Data Structure

This page describes the directory layout and file formats that Asparagus expects. Everything is located through environment variables — make sure those are configured first.

One-step preprocessing

To avoid storing intermediate dataset versions, all formatting, restructuring, and preprocessing should happen in a single preprocessing script. Only operations that are constant (reorientation, resampling, label remapping) belong here — operations that change frequently, like normalization, are applied online during training.

Directory layout

$ASPARAGUS_DATA/                    # Root data directory
└── SEG005_MyDataset/               # One folder per task
    ├── dataset.json                # Task metadata (auto-generated by preprocessing)
    ├── paths.json                  # All sample paths (auto-generated by preprocessing)
    ├── split_75_15_10.json         # Train/val/test split (generated with asp_split)
    └── <subject dirs>/
        ├── file.pt                 # Preprocessed image tensor
        └── file.pkl                # Per-file metadata

$ASPARAGUS_MODELS/                  # Training outputs
└── <run_id>/
    ├── checkpoints/
    │   ├── best.ckpt
    │   └── last.ckpt
    ├── hydra/
    │   └── config.yaml             # Saved run configuration
    └── predictions/                # Inference outputs

$ASPARAGUS_RAW_LABELS/              # Original (unpreprocessed) labels for evaluation
└── SEG005_MyDataset/
    └── ...

Both dataset.json and paths.json are generated automatically during preprocessing. You should not need to edit them by hand.

Split files

Split files live in the task folder and are referenced by name (without .json) in training commands.

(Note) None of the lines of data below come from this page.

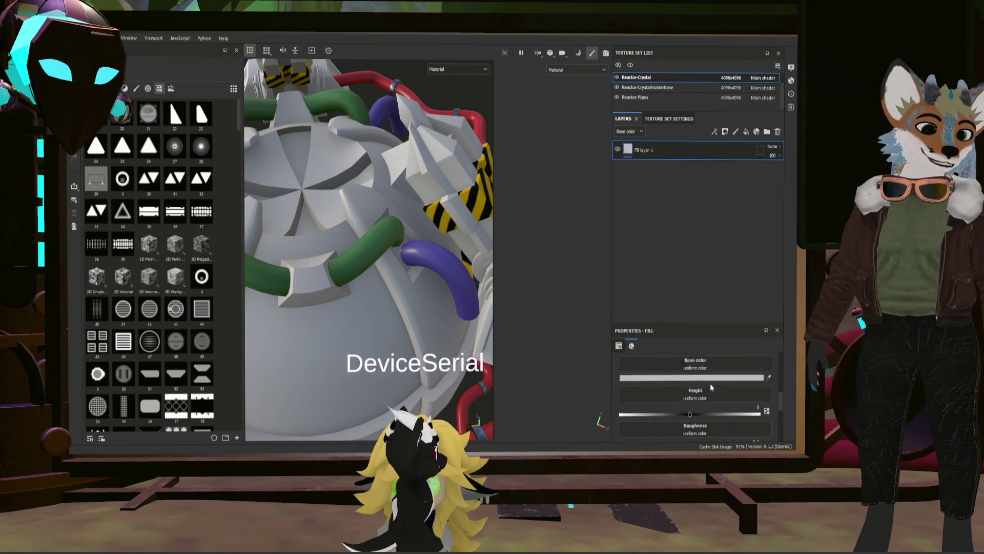
{"action": "scroll", "coordinate": [710, 383], "scroll_direction": "up", "scroll_amount": 2}
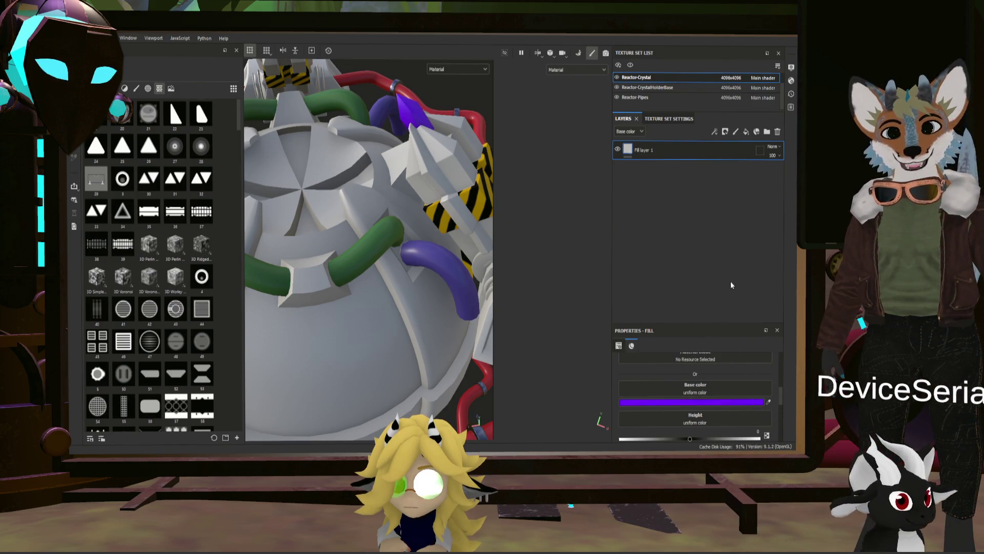
{"action": "scroll", "coordinate": [464, 241], "scroll_direction": "down", "scroll_amount": 3}
View the purple crystal from the side and show its Texture Set Settings channels
{"action": "mouse_move", "coordinate": [463, 239]}
{"action": "left_mouse_down", "text": "alt"}
{"action": "mouse_move", "coordinate": [233, 146]}
{"action": "mouse_move", "coordinate": [406, 142]}
{"action": "mouse_move", "coordinate": [426, 160]}
{"action": "mouse_move", "coordinate": [331, 221]}
{"action": "mouse_move", "coordinate": [397, 195]}
{"action": "mouse_move", "coordinate": [492, 197]}
{"action": "left_mouse_up", "text": "alt"}
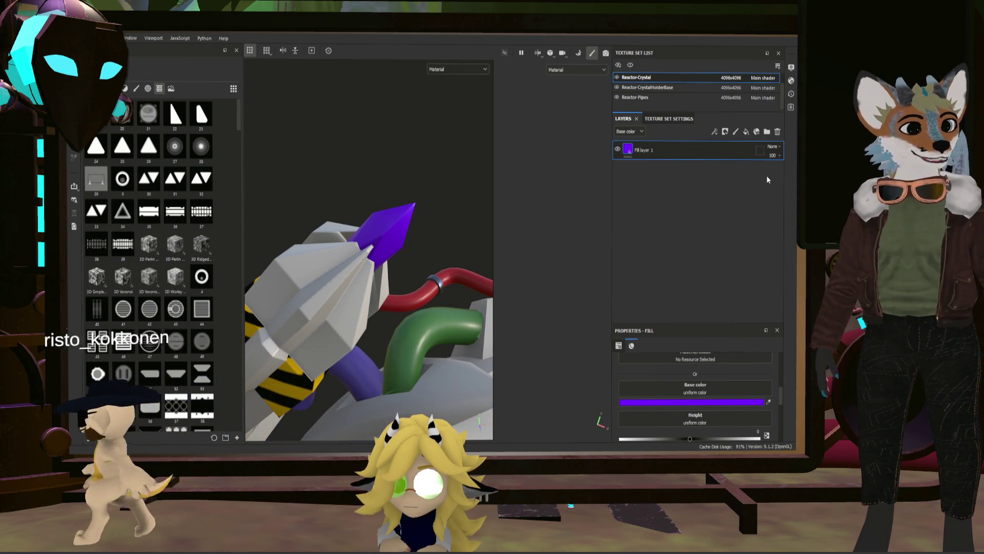
{"action": "left_click", "coordinate": [669, 119]}
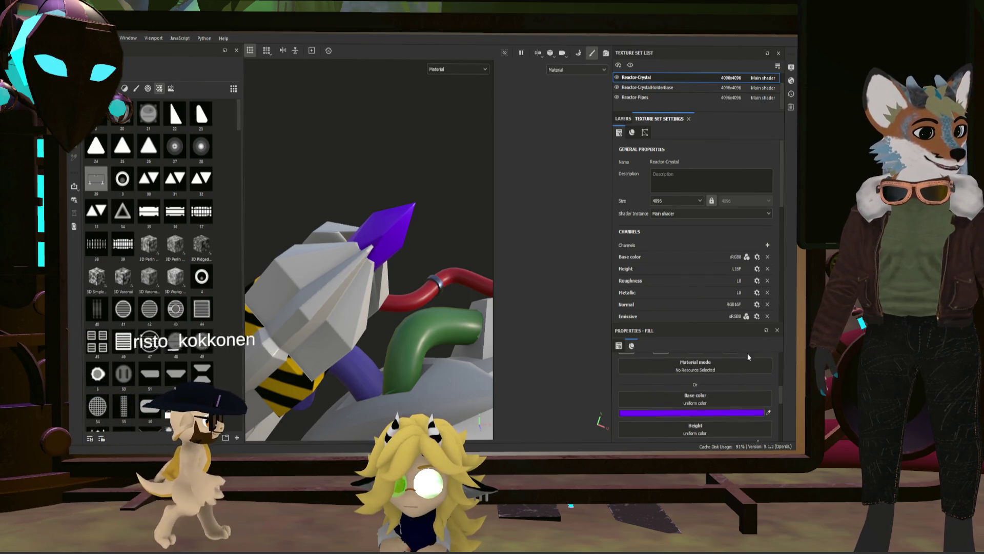
{"action": "scroll", "coordinate": [730, 385], "scroll_direction": "down", "scroll_amount": 5}
{"action": "scroll", "coordinate": [721, 391], "scroll_direction": "down", "scroll_amount": 2}
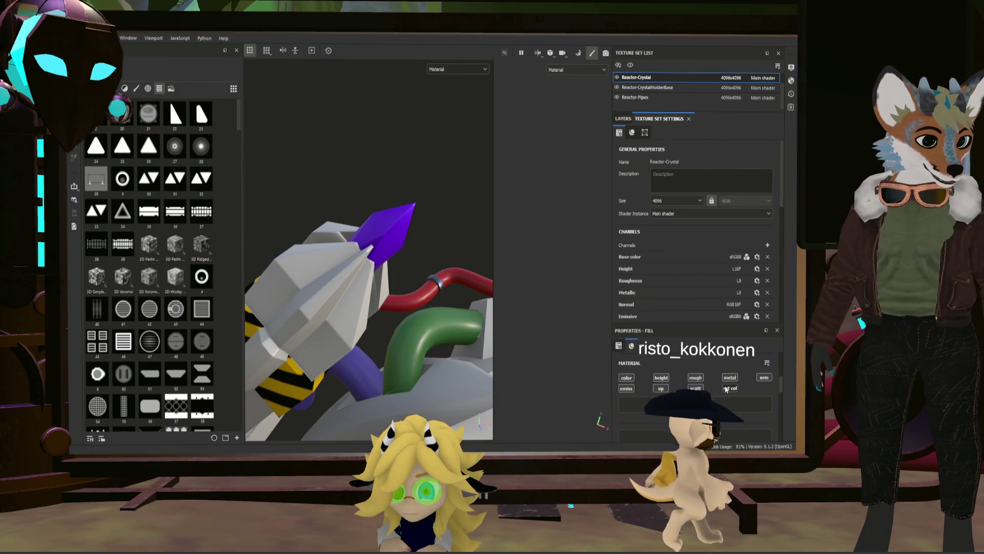
{"action": "scroll", "coordinate": [730, 385], "scroll_direction": "down", "scroll_amount": 10}
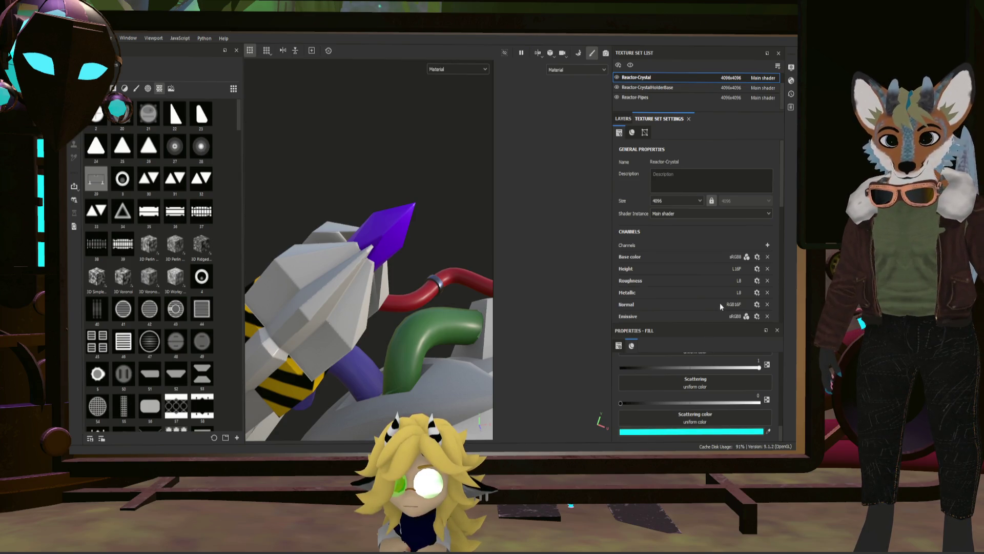
Raise the crystal fill's Scattering to 1 and return to the Layers stack
{"action": "left_click_drag", "start_coordinate": [624, 402], "coordinate": [755, 406]}
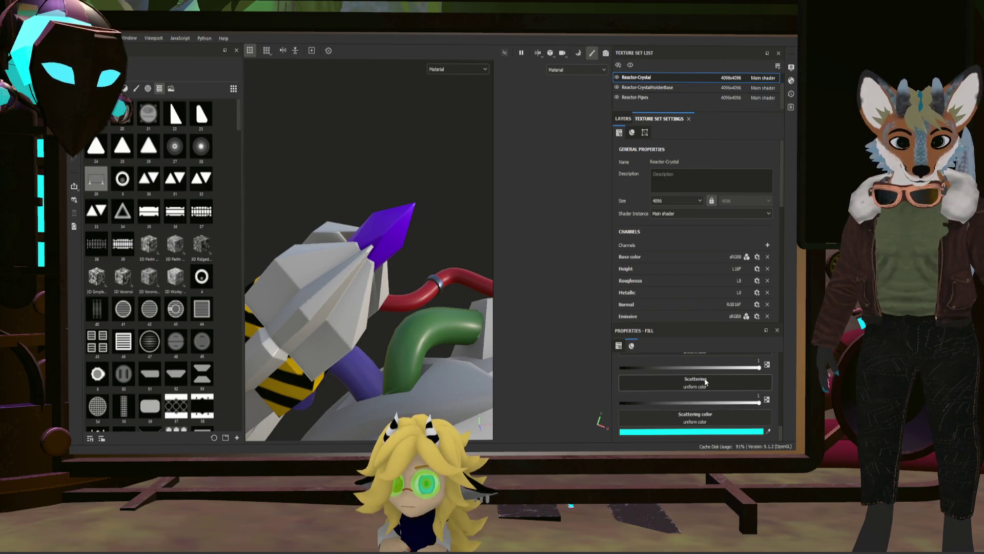
{"action": "mouse_move", "coordinate": [479, 266]}
{"action": "left_mouse_down", "text": "alt"}
{"action": "mouse_move", "coordinate": [422, 205]}
{"action": "mouse_move", "coordinate": [402, 136]}
{"action": "mouse_move", "coordinate": [423, 148]}
{"action": "mouse_move", "coordinate": [351, 161]}
{"action": "mouse_move", "coordinate": [487, 260]}
{"action": "mouse_move", "coordinate": [587, 268]}
{"action": "mouse_move", "coordinate": [549, 269]}
{"action": "mouse_move", "coordinate": [456, 236]}
{"action": "mouse_move", "coordinate": [466, 229]}
{"action": "mouse_move", "coordinate": [424, 205]}
{"action": "mouse_move", "coordinate": [433, 205]}
{"action": "mouse_move", "coordinate": [401, 216]}
{"action": "mouse_move", "coordinate": [450, 217]}
{"action": "mouse_move", "coordinate": [461, 244]}
{"action": "mouse_move", "coordinate": [393, 219]}
{"action": "left_mouse_up", "text": "alt"}
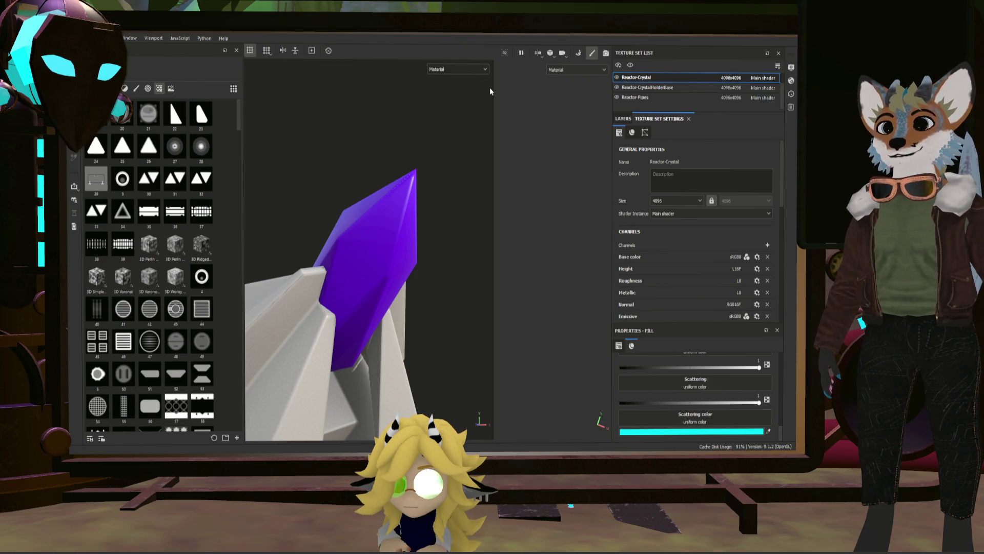
{"action": "scroll", "coordinate": [723, 294], "scroll_direction": "down", "scroll_amount": 3}
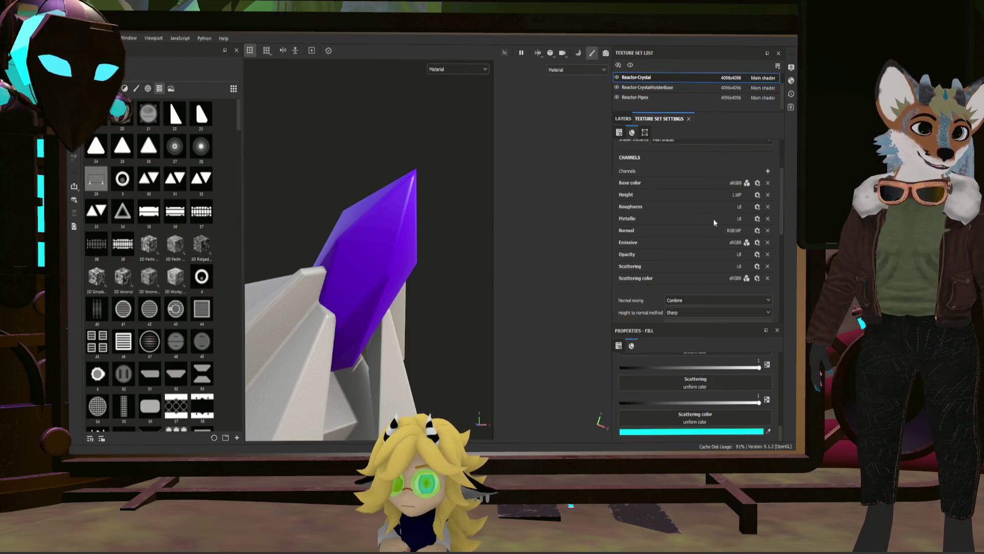
{"action": "left_click", "coordinate": [623, 119]}
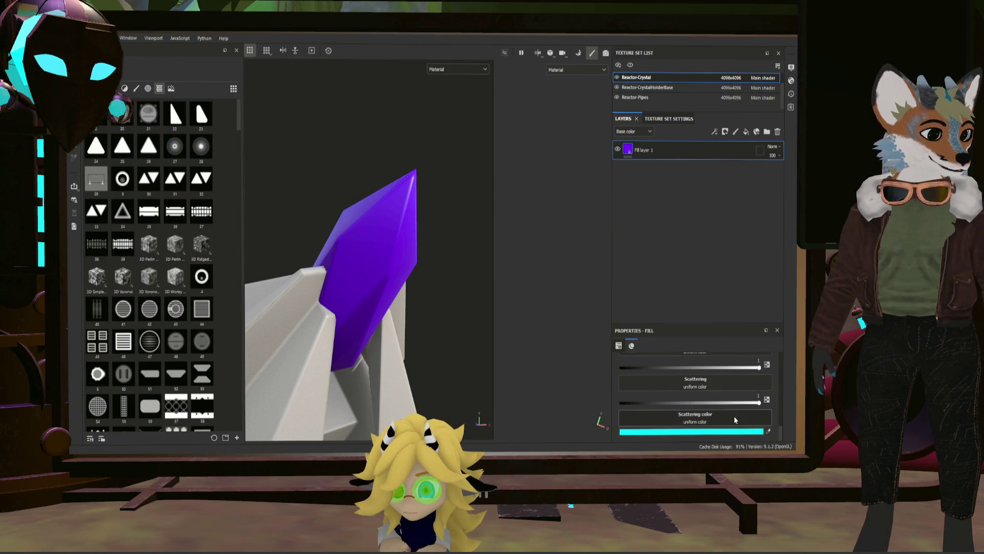
{"action": "scroll", "coordinate": [735, 404], "scroll_direction": "up", "scroll_amount": 3}
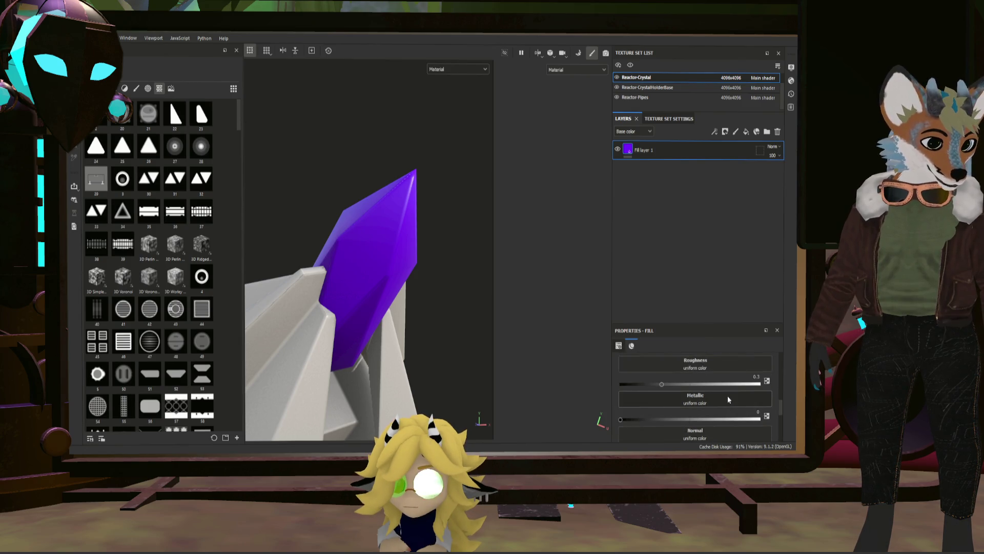
{"action": "scroll", "coordinate": [727, 396], "scroll_direction": "up", "scroll_amount": 3}
{"action": "scroll", "coordinate": [723, 396], "scroll_direction": "up", "scroll_amount": 2}
{"action": "scroll", "coordinate": [721, 398], "scroll_direction": "up", "scroll_amount": 2}
{"action": "scroll", "coordinate": [681, 401], "scroll_direction": "up", "scroll_amount": 2}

Train/val split (`split_<train>_<val>_<test>.json`)

A list of fold dictionaries, each with train and val keys:

[
    {
        "train": ["/path/to/sub_A/file.pt", "/path/to/sub_B/file.pt"],
        "val":   ["/path/to/sub_C/file.pt"]
    }
]

Multiple folds enable cross-validation. For a single fixed split, the list has one entry.

Test split / paths file

A flat list of file paths:

[
    "/path/to/sub_D/file.pt",
    "/path/to/sub_E/file.pt"
]

paths.json is a special case of this format that includes all samples in the dataset. Passing data.test_split=paths at training time runs inference on the entire dataset (see Cross-Dataset Evaluation).

Naming convention

Name pattern	Meaning
`split_75_15_10`	75% train, 15% val, 10% test split
`TEST_75_15_10`	Corresponding held-out test set
`paths`	All samples (no split)

Generate splits with asp_split — see Preprocessing.

dataset.json

Auto-generated by postprocess_standard_dataset. The fields Asparagus uses at training time are:

Field	Description
`n_modalities`	Number of input channels
`n_classes`	Number of output classes (or `1` for regression)

The rest of the file records the preprocessing configuration and file counts for auditing purposes. Example:

Full dataset.json example (SEG003_ISLES22_ADCDWI)

json { "dataset_config": { "df_columns": [], "in_extensions": [".nii.gz"], "n_classes": 2, "n_modalities": 2, "patterns_DWI": [], "patterns_PET": [], "patterns_bidsify": [], "patterns_exclusion": ["labels_derivatives", "_adc", "_dwi", ".json"], "patterns_m0": [], "patterns_perfusion": [], "split": "split_40_10_50", "task_name": "SEG003_ISLES22_ADCDWI" }, "metadata": { "files_delta_after_processing": -750, "files_source_directory_standard": 250, "files_source_directory_excluded": 750, "files_source_directory_total": 1000, "files_target_directory_standard": 250, "files_target_directory_total": 250, "n_classes": 2, "n_modalities": 2 }, "name": "SEG003_ISLES22_ADCDWI", "preprocessing_config": { "background_pixel_value": 0, "crop_to_nonzero": false, "image_properties": {}, "intensities": null, "keep_aspect_ratio_when_using_target_size": false, "min_slices": 15, "normalization_operation": ["no_norm", "no_norm"], "remove_nans": true, "target_orientation": "RAS", "target_size": null, "target_spacing": [1.0, 1.0, 1.0] }, "saving_config": { "bidsify": false, "save_as_tensor": true, "save_dset_metadata": false, "save_file_metadata": true, "tensor_dtype": "float32" } }

Referencing a task in commands

Pass the task folder name via task=:

asp_train_seg task=SEG005_MyDataset \
    +model=unet_b \
    data.train_split=split_75_15_10

Asparagus resolves $ASPARAGUS_DATA/SEG005_MyDataset/ automatically.